D'après l'extrait choisi, quelle part des exportations agricoles tunisiennes est destinée à l'Europe ?

• _Extrait choisi_
"""

Je pense que les autorités tunisiennes sont tout à fait conscientes qu'il est plutôt dans leur intérêt de collaborer au risque de voir des aides financières et des échanges économiques coupés. 60% des exportations agricoles tunisiennes sont à destination de l'Europe, 80% des touristes sont européens. La Tunisie vit aussi des transferts des travailleurs tunisiens en Europe vers leurs pays. Ces transferts correspondent à près de dix milliards.Tunis a tout intérêt à jouer le jeu.

Quand on sait que le tourisme tunisien a baissé de 80% depuis 2011, le pays est obligé de jouer le jeu avec l'Allemagne

RT France : Répondre à ces exigences allemandes pourrait-il être un nouvel handicap pour le tourisme tunisien déjà en peine ?

C. S. : Je ne pense pas. C'est en réalité donnant-donnant. Le Maroc est un excellent exemple pour démontrer cela. Le Maroc coopère beaucoup avec les pays européens sur ses ressortissants étrangers terroristes. Les services du pays ont permis de donner des informations essentielles sur Abdelhamid Abaaoud, le cerveau de l'attentat du Bataclan. Les Marocains ont poussé de façon forte et musclée un cousin d'Abdelhamid Abaaoud vivant au Maroc de le contacter afin de pouvoir le localiser. Les services secrets marocains sont très actifs en Europe et coopèrent volontiers dans l'échange d'informations. On trouve également des camps de réfugiés au nord du Maroc, notamment près des enclaves espagnoles. Rabat a un accord avec l'UE pour ne pas laisser passer les migrants présents dans ces enclaves. En parallèle, le pays a avec l'UE des accords de libre-échange sur l'agriculture ou la pèche. En matière de tourisme, le pays reçoit bien plus de voyageurs que la Tunisie.

"""

• _Bloc de données_

"""

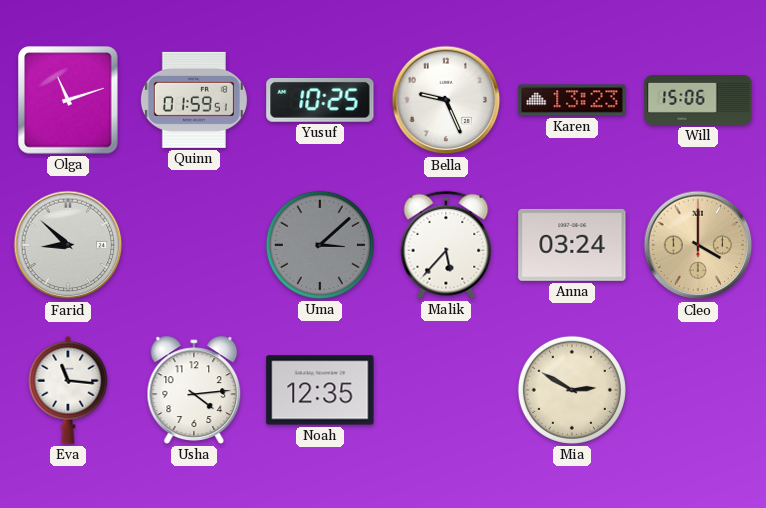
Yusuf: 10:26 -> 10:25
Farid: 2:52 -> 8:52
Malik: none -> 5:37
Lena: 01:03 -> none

"""

• _Réponse rédigée_
60 % des exportations agricoles tunisiennes sont destinées à l'Europe.